[Data excerpted from a collection]
<<<<

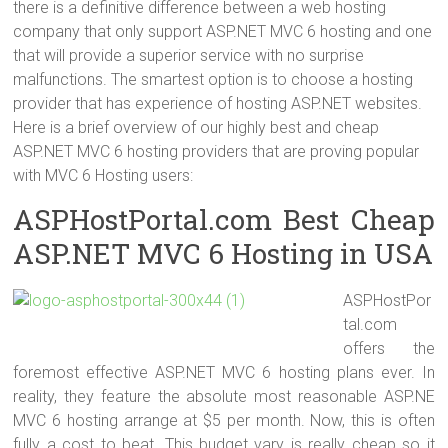
there is a definitive difference between a web hosting
company that only support ASP.NET MVC 6 hosting and one
that will provide a superior service with no surprise
malfunctions. The smartest option is to choose a hosting
provider that has experience of hosting ASP.NET websites.
Here is a brief overview of our highly best and cheap
ASP.NET MVC 6 hosting providers that are proving popular
with MVC 6 Hosting users:
ASPHostPortal.com Best Cheap
ASP.NET MVC 6 Hosting in USA
ASPHostPor
tal.com
offers the
foremost effective ASP.NET MVC 6 hosting plans ever. In
reality, they feature the absolute most reasonable ASP.NE
MVC 6 hosting arrange at $5 per month. Now, this is often
fully a cost to beat. This budget vary is really cheap so it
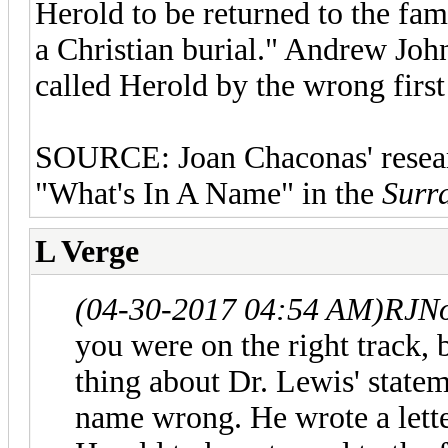
Herold to be returned to the fa
a Christian burial." Andrew Joh
called Herold by the wrong first
SOURCE: Joan Chaconas' research
"What's In A Name" in the
Surra
L Verge
(04-30-2017 04:54 AM)
RJNo
you were on the right track, 
thing about Dr. Lewis' statem
name wrong. He wrote a lette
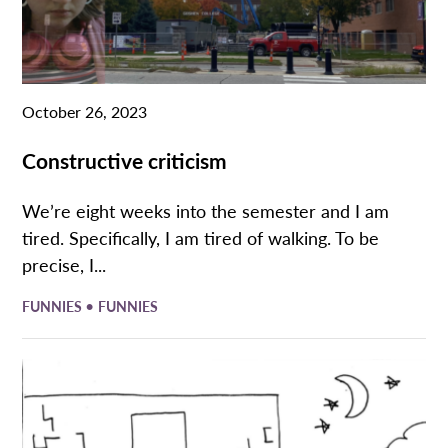
October 26, 2023
Constructive criticism
We’re eight weeks into the semester and I am
tired. Specifically, I am tired of walking. To be
precise, I...
•
FUNNIES
FUNNIES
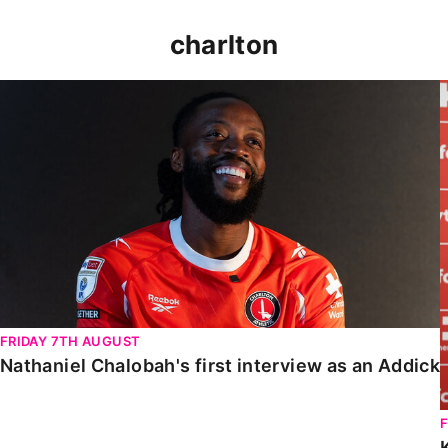
charlton
Nathaniel Chalobah's first interview as an Addick
FRIDAY 7TH AUGUST
Nathaniel Chalobah's first interview as an Addick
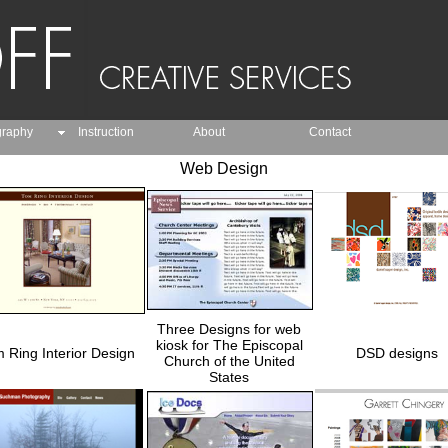
graphy
Instruction
About
Contact
Web Design
Three Designs for web
kiosk for The Episcopal
 Ring Interior Design
DSD designs
Church of the United
States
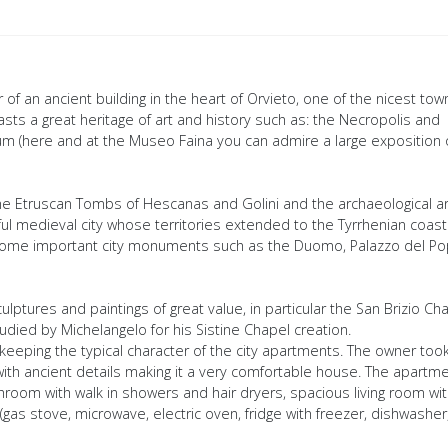
f an ancient building in the heart of Orvieto, one of the nicest town
asts a great heritage of art and history such as: the Necropolis and
m (here and at the Museo Faina you can admire a large exposition 
d the Etruscan Tombs of Hescanas and Golini and the archaeological a
ul medieval city whose territories extended to the Tyrrhenian coast
e some important city monuments such as the Duomo, Palazzo del Po
lptures and paintings of great value, in particular the San Brizio Ch
tudied by Michelangelo for his Sistine Chapel creation.
eping the typical character of the city apartments. The owner too
 with ancient details making it a very comfortable house. The apartm
room with walk in showers and hair dryers, spacious living room wi
(gas stove, microwave, electric oven, fridge with freezer, dishwasher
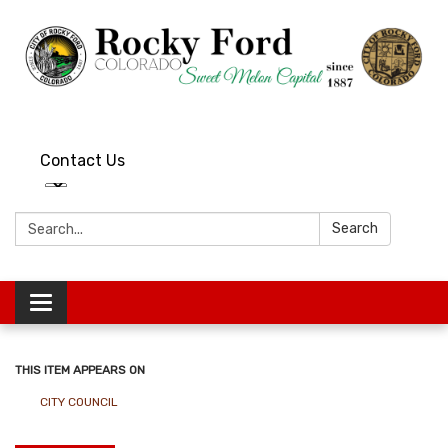
Contact Us
Search:
Search
Toggle
navigation
THIS ITEM APPEARS ON
CITY COUNCIL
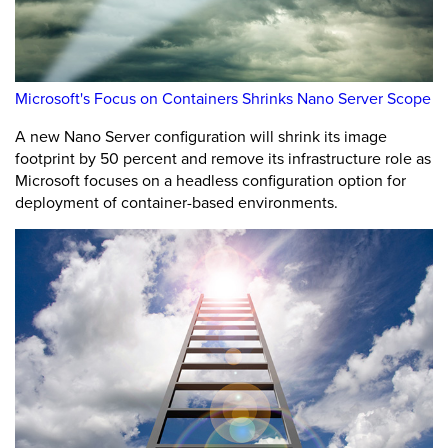
Microsoft's Focus on Containers Shrinks Nano Server Scope
A new Nano Server configuration will shrink its image
footprint by 50 percent and remove its infrastructure role as
Microsoft focuses on a headless configuration option for
deployment of container-based environments.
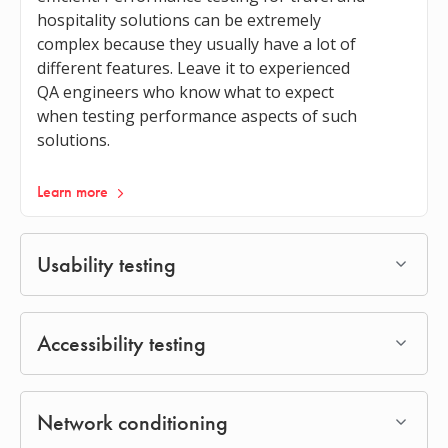
hospitality solutions can be extremely
complex because they usually have a lot of
different features. Leave it to experienced
QA engineers who know what to expect
when testing performance aspects of such
solutions.
Learn more
Usability testing
Accessibility testing
Network conditioning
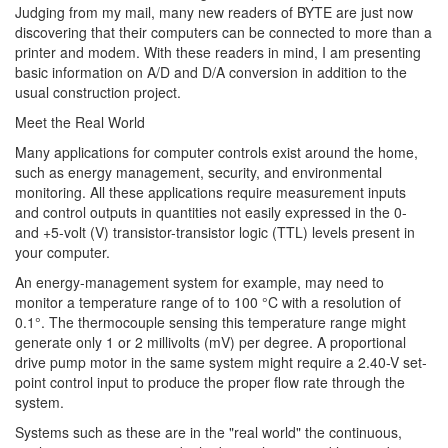
Judging from my mail, many new readers of BYTE are just now
discovering that their computers can be connected to more than a
printer and modem. With these readers in mind, I am presenting
basic information on A/D and D/A conversion in addition to the
usual construction project.
Meet the Real World
Many applications for computer controls exist around the home,
such as energy management, security, and environmental
monitoring. All these applications require measurement inputs
and control outputs in quantities not easily expressed in the 0-
and +5-volt (V) transistor-transistor logic (TTL) levels present in
your computer.
An energy-management system for example, may need to
monitor a temperature range of to 100 °C with a resolution of
0.1°. The thermocouple sensing this temperature range might
generate only 1 or 2 millivolts (mV) per degree. A proportional
drive pump motor in the same system might require a 2.40-V set-
point control input to produce the proper flow rate through the
system.
Systems such as these are in the "real world" the continuous,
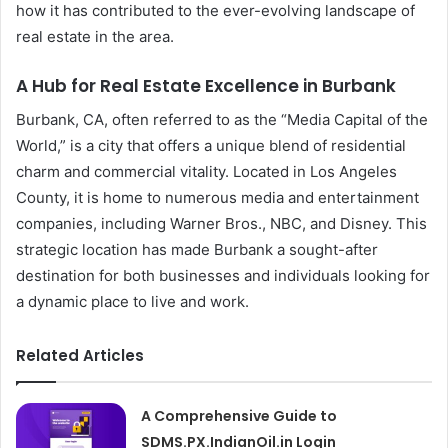
how it has contributed to the ever-evolving landscape of
real estate in the area.
A Hub for Real Estate Excellence in Burbank
Burbank, CA, often referred to as the “Media Capital of the
World,” is a city that offers a unique blend of residential
charm and commercial vitality. Located in Los Angeles
County, it is home to numerous media and entertainment
companies, including Warner Bros., NBC, and Disney. This
strategic location has made Burbank a sought-after
destination for both businesses and individuals looking for
a dynamic place to live and work.
Related Articles
A Comprehensive Guide to
SDMS.PX.IndianOil.in Login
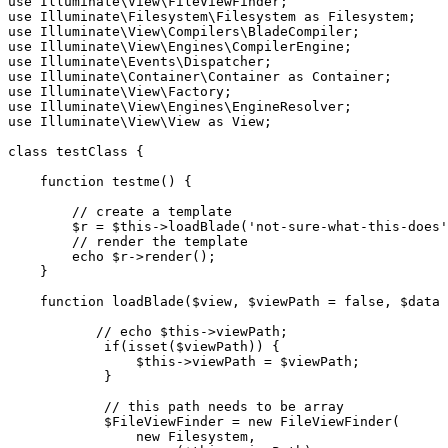
use
Illuminate
\
View
\
FileViewFinder
use
Illuminate
\
Filesystem
\
Filesystem
as
Filesystem
use
Illuminate
\
View
\
Compilers
\
BladeCompiler
use
Illuminate
\
View
\
Engines
\
CompilerEngine
use
Illuminate
\
Events
\
Dispatcher
use
Illuminate
\
Container
\
Container
as
Container
use
Illuminate
\
View
\
Factory
use
Illuminate
\
View
\
Engines
\
EngineResolver
use
Illuminate
\
View
\
View
as
View
;

class
testClass
{

function
testme
(
) 
{

// create a template
$r
 = 
$this
->
loadBlade
(
'not-sure-what-this-does'
// render the template
echo
$r
->
render
();

    }

function
loadBlade
(
$view
, 
$viewPath
 = 
false
, 
$data
 
// echo $this->viewPath;
if
(
isset
(
$viewPath
)) {

$this
->viewPath = 
$viewPath
;

            }

// this path needs to be array
$FileViewFinder
 = 
new
FileViewFinder
(

new
Filesystem
,
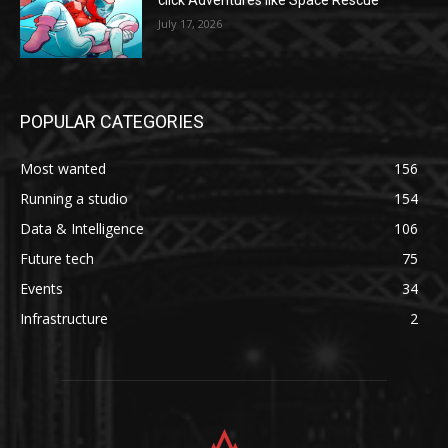
click Adventures like Space Rescue
July 17, 2026
POPULAR CATEGORIES
Most wanted
156
Running a studio
154
Data & Intelligence
106
Future tech
75
Events
34
Infrastructure
2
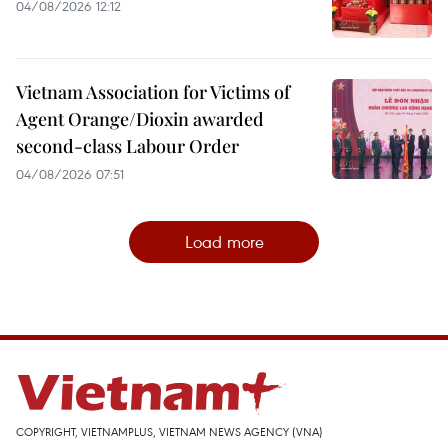
04/08/2026 12:12
Vietnam Association for Victims of
Agent Orange/Dioxin awarded
second-class Labour Order
04/08/2026 07:51
Load more
COPYRIGHT, VIETNAMPLUS, VIETNAM NEWS AGENCY (VNA)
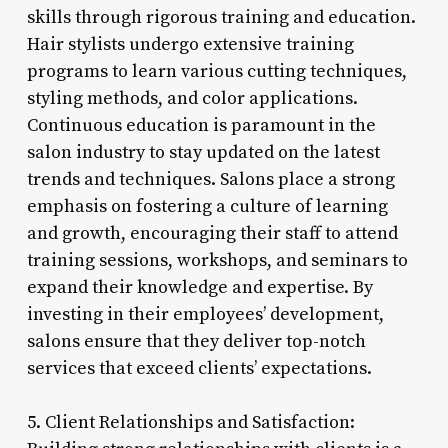
skills through rigorous training and education.
Hair stylists undergo extensive training
programs to learn various cutting techniques,
styling methods, and color applications.
Continuous education is paramount in the
salon industry to stay updated on the latest
trends and techniques. Salons place a strong
emphasis on fostering a culture of learning
and growth, encouraging their staff to attend
training sessions, workshops, and seminars to
expand their knowledge and expertise. By
investing in their employees’ development,
salons ensure that they deliver top-notch
services that exceed clients’ expectations.
5. Client Relationships and Satisfaction:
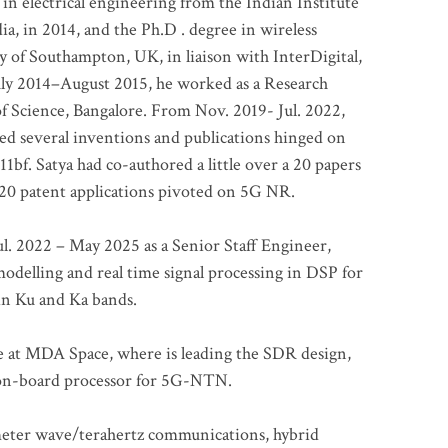
 in electrical engineering from the Indian Institute
a, in 2014, and the Ph.D . degree in wireless
 of Southampton, UK, in liaison with InterDigital,
ly 2014–August 2015, he worked as a Research
of Science, Bangalore. From Nov. 2019- Jul. 2022,
led several inventions and publications hinged on
bf. Satya had co-authored a little over a 20 papers
t 20 patent applications pivoted on 5G NR.
. 2022 – May 2025 as a Senior Staff Engineer,
odelling and real time signal processing in DSP for
 in Ku and Ka bands.
me at MDA Space, where is leading the SDR design,
 on-board processor for 5G-NTN.
imeter wave/terahertz communications, hybrid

>>>>

— The task —
Copy out every line of text in the data above without changing a single character, and leave the pictures out of your answer.

— Solution to the exercise —
there is a definitive difference between a web hosting
company that only support ASP.NET MVC 6 hosting and one
that will provide a superior service with no surprise
malfunctions. The smartest option is to choose a hosting
provider that has experience of hosting ASP.NET websites.
Here is a brief overview of our highly best and cheap
ASP.NET MVC 6 hosting providers that are proving popular
with MVC 6 Hosting users:
ASPHostPortal.com Best Cheap
ASP.NET MVC 6 Hosting in USA
ASPHostPor
tal.com
offers the
foremost effective ASP.NET MVC 6 hosting plans ever. In
reality, they feature the absolute most reasonable ASP.NE
MVC 6 hosting arrange at $5 per month. Now, this is often
fully a cost to beat. This budget vary is really cheap so it
Herold to be returned to the fa
a Christian burial." Andrew Joh
called Herold by the wrong first
SOURCE: Joan Chaconas' research
"What's In A Name" in the
Surra
L Verge
(04-30-2017 04:54 AM)
RJNo
you were on the right track, 
thing about Dr. Lewis' statem
name wrong. He wrote a lette
October 26, 2023
Constructive criticism
We’re eight weeks into the semester and I am
tired. Specifically, I am tired of walking. To be
precise, I...
•
FUNNIES
FUNNIES
charlton
Nathaniel Chalobah's first interview as an Addick
FRIDAY 7TH AUGUST
Nathaniel Chalobah's first interview as an Addick
graphy
Instruction
About
Contact
Web Design
Three Designs for web
kiosk for The Episcopal
 Ring Interior Design
DSD designs
Church of the United
States
f an ancient building in the heart of Orvieto, one of the nicest town
asts a great heritage of art and history such as: the Necropolis and
m (here and at the Museo Faina you can admire a large exposition 
d the Etruscan Tombs of Hescanas and Golini and the archaeological a
ul medieval city whose territories extended to the Tyrrhenian coast
e some important city monuments such as the Duomo, Palazzo del Po
lptures and paintings of great value, in particular the San Brizio Ch
tudied by Michelangelo for his Sistine Chapel creation.
eping the typical character of the city apartments. The owner too
 with ancient details making it a very comfortable house. The apartm
room with walk in showers and hair dryers, spacious living room wi
(gas stove, microwave, electric oven, fridge with freezer, dishwasher
Contact Us
Search:
Search
Toggle
navigation
THIS ITEM APPEARS ON
CITY COUNCIL
Microsoft's Focus on Containers Shrinks Nano Server Scope
A new Nano Server configuration will shrink its image
footprint by 50 percent and remove its infrastructure role as
Microsoft focuses on a headless configuration option for
deployment of container-based environments.
hospitality solutions can be extremely
complex because they usually have a lot of
different features. Leave it to experienced
QA engineers who know what to expect
when testing performance aspects of such
solutions.
Learn more
Usability testing
Accessibility testing
Network conditioning
Judging from my mail, many new readers of BYTE are just now
discovering that their computers can be connected to more than a
printer and modem. With these readers in mind, I am presenting
basic information on A/D and D/A conversion in addition to the
usual construction project.
Meet the Real World
Many applications for computer controls exist around the home,
such as energy management, security, and environmental
monitoring. All these applications require measurement inputs
and control outputs in quantities not easily expressed in the 0-
and +5-volt (V) transistor-transistor logic (TTL) levels present in
your computer.
An energy-management system for example, may need to
monitor a temperature range of to 100 °C with a resolution of
0.1°. The thermocouple sensing this temperature range might
generate only 1 or 2 millivolts (mV) per degree. A proportional
drive pump motor in the same system might require a 2.40-V set-
point control input to produce the proper flow rate through the
system.
Systems such as these are in the "real world" the continuous,
how it has contributed to the ever-evolving landscape of
real estate in the area.
A Hub for Real Estate Excellence in Burbank
Burbank, CA, often referred to as the “Media Capital of the
World,” is a city that offers a unique blend of residential
charm and commercial vitality. Located in Los Angeles
County, it is home to numerous media and entertainment
companies, including Warner Bros., NBC, and Disney. This
strategic location has made Burbank a sought-after
destination for both businesses and individuals looking for
a dynamic place to live and work.
Related Articles
A Comprehensive Guide to
SDMS.PX.IndianOil.in Login
use
Illuminate
\
View
\
FileViewFinder
use
Illuminate
\
Filesystem
\
Filesystem
as
Filesystem
use
Illuminate
\
View
\
Compilers
\
BladeCompiler
use
Illuminate
\
View
\
Engines
\
CompilerEngine
use
Illuminate
\
Events
\
Dispatcher
use
Illuminate
\
Container
\
Container
as
Container
use
Illuminate
\
View
\
Factory
use
Illuminate
\
View
\
Engines
\
EngineResolver
use
Illuminate
\
View
\
View
as
View
;

class
testClass
{

function
testme
(
) 
{

// create a template
$r
 = 
$this
->
loadBlade
(
'not-sure-what-this-does'
// render the template
echo
$r
->
render
();

    }

function
loadBlade
(
$view
, 
$viewPath
 = 
false
, 
$data
 
// echo $this->viewPath;
if
(
isset
(
$viewPath
)) {

$this
->viewPath = 
$viewPath
;

            }

// this path needs to be array
$FileViewFinder
 = 
new
FileViewFinder
(

new
Filesystem
,
click Adventures like Space Rescue
July 17, 2026
POPULAR CATEGORIES
Most wanted
156
Running a studio
154
Data & Intelligence
106
Future tech
75
Events
34
Infrastructure
2
04/08/2026 12:12
Vietnam Association for Victims of
Agent Orange/Dioxin awarded
second-class Labour Order
04/08/2026 07:51
Load more
COPYRIGHT, VIETNAMPLUS, VIETNAM NEWS AGENCY (VNA)
skills through rigorous training and education.
Hair stylists undergo extensive training
programs to learn various cutting techniques,
styling methods, and color applications.
Continuous education is paramount in the
salon industry to stay updated on the latest
trends and techniques. Salons place a strong
emphasis on fostering a culture of learning
and growth, encouraging their staff to attend
training sessions, workshops, and seminars to
expand their knowledge and expertise. By
investing in their employees’ development,
salons ensure that they deliver top-notch
services that exceed clients’ expectations.
5. Client Relationships and Satisfaction:
 in electrical engineering from the Indian Institute
a, in 2014, and the Ph.D . degree in wireless
 of Southampton, UK, in liaison with InterDigital,
ly 2014–August 2015, he worked as a Research
of Science, Bangalore. From Nov. 2019- Jul. 2022,
led several inventions and publications hinged on
bf. Satya had co-authored a little over a 20 papers
t 20 patent applications pivoted on 5G NR.
. 2022 – May 2025 as a Senior Staff Engineer,
odelling and real time signal processing in DSP for
 in Ku and Ka bands.
me at MDA Space, where is leading the SDR design,
 on-board processor for 5G-NTN.
imeter wave/terahertz communications, hybrid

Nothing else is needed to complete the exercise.